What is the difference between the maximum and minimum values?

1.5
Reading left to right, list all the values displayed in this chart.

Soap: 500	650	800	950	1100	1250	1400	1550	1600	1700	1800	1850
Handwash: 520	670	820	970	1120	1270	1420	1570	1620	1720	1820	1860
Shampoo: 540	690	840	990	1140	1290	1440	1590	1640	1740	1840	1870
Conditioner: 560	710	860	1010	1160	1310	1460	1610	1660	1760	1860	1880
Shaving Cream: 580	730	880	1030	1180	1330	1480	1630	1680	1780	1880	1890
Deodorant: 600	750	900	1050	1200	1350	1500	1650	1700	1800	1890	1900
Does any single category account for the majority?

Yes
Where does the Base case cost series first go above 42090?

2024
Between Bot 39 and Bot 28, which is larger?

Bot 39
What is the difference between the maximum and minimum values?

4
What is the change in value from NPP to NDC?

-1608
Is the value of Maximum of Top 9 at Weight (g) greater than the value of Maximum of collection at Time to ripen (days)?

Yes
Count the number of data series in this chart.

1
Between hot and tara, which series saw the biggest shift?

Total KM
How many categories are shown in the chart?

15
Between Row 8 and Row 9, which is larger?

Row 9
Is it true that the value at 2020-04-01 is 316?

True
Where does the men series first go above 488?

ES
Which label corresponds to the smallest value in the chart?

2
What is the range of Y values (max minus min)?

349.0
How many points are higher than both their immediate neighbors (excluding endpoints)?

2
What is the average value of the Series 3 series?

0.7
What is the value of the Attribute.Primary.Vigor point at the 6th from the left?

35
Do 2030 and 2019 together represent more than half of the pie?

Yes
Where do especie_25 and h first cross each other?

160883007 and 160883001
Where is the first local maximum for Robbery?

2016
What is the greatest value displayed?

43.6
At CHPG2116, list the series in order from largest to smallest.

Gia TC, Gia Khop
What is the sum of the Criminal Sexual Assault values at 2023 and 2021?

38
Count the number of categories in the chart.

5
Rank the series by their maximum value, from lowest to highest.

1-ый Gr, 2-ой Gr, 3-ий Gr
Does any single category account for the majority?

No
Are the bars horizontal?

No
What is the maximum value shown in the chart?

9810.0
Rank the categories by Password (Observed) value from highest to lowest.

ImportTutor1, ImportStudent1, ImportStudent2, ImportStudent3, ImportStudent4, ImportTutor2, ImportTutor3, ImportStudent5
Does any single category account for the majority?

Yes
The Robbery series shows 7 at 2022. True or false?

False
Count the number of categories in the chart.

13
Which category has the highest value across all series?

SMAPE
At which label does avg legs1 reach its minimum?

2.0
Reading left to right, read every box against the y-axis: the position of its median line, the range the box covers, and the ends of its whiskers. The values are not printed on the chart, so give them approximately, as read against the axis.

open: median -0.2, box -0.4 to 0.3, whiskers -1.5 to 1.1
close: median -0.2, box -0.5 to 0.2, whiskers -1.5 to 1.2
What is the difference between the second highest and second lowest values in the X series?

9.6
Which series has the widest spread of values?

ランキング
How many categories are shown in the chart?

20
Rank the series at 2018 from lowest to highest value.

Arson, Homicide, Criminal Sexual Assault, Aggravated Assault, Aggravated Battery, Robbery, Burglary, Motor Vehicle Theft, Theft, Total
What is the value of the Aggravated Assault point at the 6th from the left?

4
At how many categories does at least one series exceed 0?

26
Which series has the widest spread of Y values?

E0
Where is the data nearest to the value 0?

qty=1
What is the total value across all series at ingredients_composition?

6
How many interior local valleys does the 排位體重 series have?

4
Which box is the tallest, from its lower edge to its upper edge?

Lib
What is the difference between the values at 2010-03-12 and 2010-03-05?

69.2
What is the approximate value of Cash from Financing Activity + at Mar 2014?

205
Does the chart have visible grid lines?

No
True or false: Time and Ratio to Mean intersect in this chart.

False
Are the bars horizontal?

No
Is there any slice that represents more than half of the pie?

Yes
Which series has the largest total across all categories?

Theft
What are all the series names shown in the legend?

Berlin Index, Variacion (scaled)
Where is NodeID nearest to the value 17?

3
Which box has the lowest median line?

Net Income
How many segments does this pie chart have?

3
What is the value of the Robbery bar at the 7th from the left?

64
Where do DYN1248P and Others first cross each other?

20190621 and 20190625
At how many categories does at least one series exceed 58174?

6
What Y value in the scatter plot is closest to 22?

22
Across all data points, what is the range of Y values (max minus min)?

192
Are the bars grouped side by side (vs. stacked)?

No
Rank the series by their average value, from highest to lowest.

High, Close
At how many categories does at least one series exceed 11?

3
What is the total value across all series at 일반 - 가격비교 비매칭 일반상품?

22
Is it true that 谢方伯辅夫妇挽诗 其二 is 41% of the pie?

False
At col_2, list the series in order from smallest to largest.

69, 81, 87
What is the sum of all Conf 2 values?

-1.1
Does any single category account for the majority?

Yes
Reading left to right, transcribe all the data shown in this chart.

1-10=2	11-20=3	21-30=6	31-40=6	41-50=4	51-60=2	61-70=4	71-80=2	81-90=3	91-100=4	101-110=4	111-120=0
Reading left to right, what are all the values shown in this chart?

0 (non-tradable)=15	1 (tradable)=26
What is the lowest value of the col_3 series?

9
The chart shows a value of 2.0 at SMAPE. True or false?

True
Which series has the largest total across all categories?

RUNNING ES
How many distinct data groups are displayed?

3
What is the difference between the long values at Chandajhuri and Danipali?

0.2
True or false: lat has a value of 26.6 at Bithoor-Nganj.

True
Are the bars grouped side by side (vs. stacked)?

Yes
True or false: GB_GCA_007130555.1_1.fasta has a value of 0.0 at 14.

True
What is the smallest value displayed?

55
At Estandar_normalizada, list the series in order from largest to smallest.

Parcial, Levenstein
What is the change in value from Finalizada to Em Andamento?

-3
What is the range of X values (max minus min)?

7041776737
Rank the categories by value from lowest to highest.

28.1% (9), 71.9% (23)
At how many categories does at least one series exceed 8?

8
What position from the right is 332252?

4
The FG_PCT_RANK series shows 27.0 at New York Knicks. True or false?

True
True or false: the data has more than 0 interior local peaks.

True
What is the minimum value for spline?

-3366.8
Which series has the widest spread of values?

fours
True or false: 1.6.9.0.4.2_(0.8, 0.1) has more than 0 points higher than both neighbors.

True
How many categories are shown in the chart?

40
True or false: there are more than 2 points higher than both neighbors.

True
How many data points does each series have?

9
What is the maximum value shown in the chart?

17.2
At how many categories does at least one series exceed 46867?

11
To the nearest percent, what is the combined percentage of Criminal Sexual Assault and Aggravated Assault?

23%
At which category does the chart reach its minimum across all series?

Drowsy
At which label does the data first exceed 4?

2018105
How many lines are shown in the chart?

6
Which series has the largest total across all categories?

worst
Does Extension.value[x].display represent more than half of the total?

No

> **Assignment**
Output the data above again line for line, with no changes.

> **Solution to this exercise**
What is the difference between the maximum and minimum values?

1.5
Reading left to right, list all the values displayed in this chart.

Soap: 500	650	800	950	1100	1250	1400	1550	1600	1700	1800	1850
Handwash: 520	670	820	970	1120	1270	1420	1570	1620	1720	1820	1860
Shampoo: 540	690	840	990	1140	1290	1440	1590	1640	1740	1840	1870
Conditioner: 560	710	860	1010	1160	1310	1460	1610	1660	1760	1860	1880
Shaving Cream: 580	730	880	1030	1180	1330	1480	1630	1680	1780	1880	1890
Deodorant: 600	750	900	1050	1200	1350	1500	1650	1700	1800	1890	1900
Does any single category account for the majority?

Yes
Where does the Base case cost series first go above 42090?

2024
Between Bot 39 and Bot 28, which is larger?

Bot 39
What is the difference between the maximum and minimum values?

4
What is the change in value from NPP to NDC?

-1608
Is the value of Maximum of Top 9 at Weight (g) greater than the value of Maximum of collection at Time to ripen (days)?

Yes
Count the number of data series in this chart.

1
Between hot and tara, which series saw the biggest shift?

Total KM
How many categories are shown in the chart?

15
Between Row 8 and Row 9, which is larger?

Row 9
Is it true that the value at 2020-04-01 is 316?

True
Where does the men series first go above 488?

ES
Which label corresponds to the smallest value in the chart?

2
What is the range of Y values (max minus min)?

349.0
How many points are higher than both their immediate neighbors (excluding endpoints)?

2
What is the average value of the Series 3 series?

0.7
What is the value of the Attribute.Primary.Vigor point at the 6th from the left?

35
Do 2030 and 2019 together represent more than half of the pie?

Yes
Where do especie_25 and h first cross each other?

160883007 and 160883001
Where is the first local maximum for Robbery?

2016
What is the greatest value displayed?

43.6
At CHPG2116, list the series in order from largest to smallest.

Gia TC, Gia Khop
What is the sum of the Criminal Sexual Assault values at 2023 and 2021?

38
Count the number of categories in the chart.

5
Rank the series by their maximum value, from lowest to highest.

1-ый Gr, 2-ой Gr, 3-ий Gr
Does any single category account for the majority?

No
Are the bars horizontal?

No
What is the maximum value shown in the chart?

9810.0
Rank the categories by Password (Observed) value from highest to lowest.

ImportTutor1, ImportStudent1, ImportStudent2, ImportStudent3, ImportStudent4, ImportTutor2, ImportTutor3, ImportStudent5
Does any single category account for the majority?

Yes
The Robbery series shows 7 at 2022. True or false?

False
Count the number of categories in the chart.

13
Which category has the highest value across all series?

SMAPE
At which label does avg legs1 reach its minimum?

2.0
Reading left to right, read every box against the y-axis: the position of its median line, the range the box covers, and the ends of its whiskers. The values are not printed on the chart, so give them approximately, as read against the axis.

open: median -0.2, box -0.4 to 0.3, whiskers -1.5 to 1.1
close: median -0.2, box -0.5 to 0.2, whiskers -1.5 to 1.2
What is the difference between the second highest and second lowest values in the X series?

9.6
Which series has the widest spread of values?

ランキング
How many categories are shown in the chart?

20
Rank the series at 2018 from lowest to highest value.

Arson, Homicide, Criminal Sexual Assault, Aggravated Assault, Aggravated Battery, Robbery, Burglary, Motor Vehicle Theft, Theft, Total
What is the value of the Aggravated Assault point at the 6th from the left?

4
At how many categories does at least one series exceed 0?

26
Which series has the widest spread of Y values?

E0
Where is the data nearest to the value 0?

qty=1
What is the total value across all series at ingredients_composition?

6
How many interior local valleys does the 排位體重 series have?

4
Which box is the tallest, from its lower edge to its upper edge?

Lib
What is the difference between the values at 2010-03-12 and 2010-03-05?

69.2
What is the approximate value of Cash from Financing Activity + at Mar 2014?

205
Does the chart have visible grid lines?

No
True or false: Time and Ratio to Mean intersect in this chart.

False
Are the bars horizontal?

No
Is there any slice that represents more than half of the pie?

Yes
Which series has the largest total across all categories?

Theft
What are all the series names shown in the legend?

Berlin Index, Variacion (scaled)
Where is NodeID nearest to the value 17?

3
Which box has the lowest median line?

Net Income
How many segments does this pie chart have?

3
What is the value of the Robbery bar at the 7th from the left?

64
Where do DYN1248P and Others first cross each other?

20190621 and 20190625
At how many categories does at least one series exceed 58174?

6
What Y value in the scatter plot is closest to 22?

22
Across all data points, what is the range of Y values (max minus min)?

192
Are the bars grouped side by side (vs. stacked)?

No
Rank the series by their average value, from highest to lowest.

High, Close
At how many categories does at least one series exceed 11?

3
What is the total value across all series at 일반 - 가격비교 비매칭 일반상품?

22
Is it true that 谢方伯辅夫妇挽诗 其二 is 41% of the pie?

False
At col_2, list the series in order from smallest to largest.

69, 81, 87
What is the sum of all Conf 2 values?

-1.1
Does any single category account for the majority?

Yes
Reading left to right, transcribe all the data shown in this chart.

1-10=2	11-20=3	21-30=6	31-40=6	41-50=4	51-60=2	61-70=4	71-80=2	81-90=3	91-100=4	101-110=4	111-120=0
Reading left to right, what are all the values shown in this chart?

0 (non-tradable)=15	1 (tradable)=26
What is the lowest value of the col_3 series?

9
The chart shows a value of 2.0 at SMAPE. True or false?

True
Which series has the largest total across all categories?

RUNNING ES
How many distinct data groups are displayed?

3
What is the difference between the long values at Chandajhuri and Danipali?

0.2
True or false: lat has a value of 26.6 at Bithoor-Nganj.

True
Are the bars grouped side by side (vs. stacked)?

Yes
True or false: GB_GCA_007130555.1_1.fasta has a value of 0.0 at 14.

True
What is the smallest value displayed?

55
At Estandar_normalizada, list the series in order from largest to smallest.

Parcial, Levenstein
What is the change in value from Finalizada to Em Andamento?

-3
What is the range of X values (max minus min)?

7041776737
Rank the categories by value from lowest to highest.

28.1% (9), 71.9% (23)
At how many categories does at least one series exceed 8?

8
What position from the right is 332252?

4
The FG_PCT_RANK series shows 27.0 at New York Knicks. True or false?

True
True or false: the data has more than 0 interior local peaks.

True
What is the minimum value for spline?

-3366.8
Which series has the widest spread of values?

fours
True or false: 1.6.9.0.4.2_(0.8, 0.1) has more than 0 points higher than both neighbors.

True
How many categories are shown in the chart?

40
True or false: there are more than 2 points higher than both neighbors.

True
How many data points does each series have?

9
What is the maximum value shown in the chart?

17.2
At how many categories does at least one series exceed 46867?

11
To the nearest percent, what is the combined percentage of Criminal Sexual Assault and Aggravated Assault?

23%
At which category does the chart reach its minimum across all series?

Drowsy
At which label does the data first exceed 4?

2018105
How many lines are shown in the chart?

6
Which series has the largest total across all categories?

worst
Does Extension.value[x].display represent more than half of the total?

No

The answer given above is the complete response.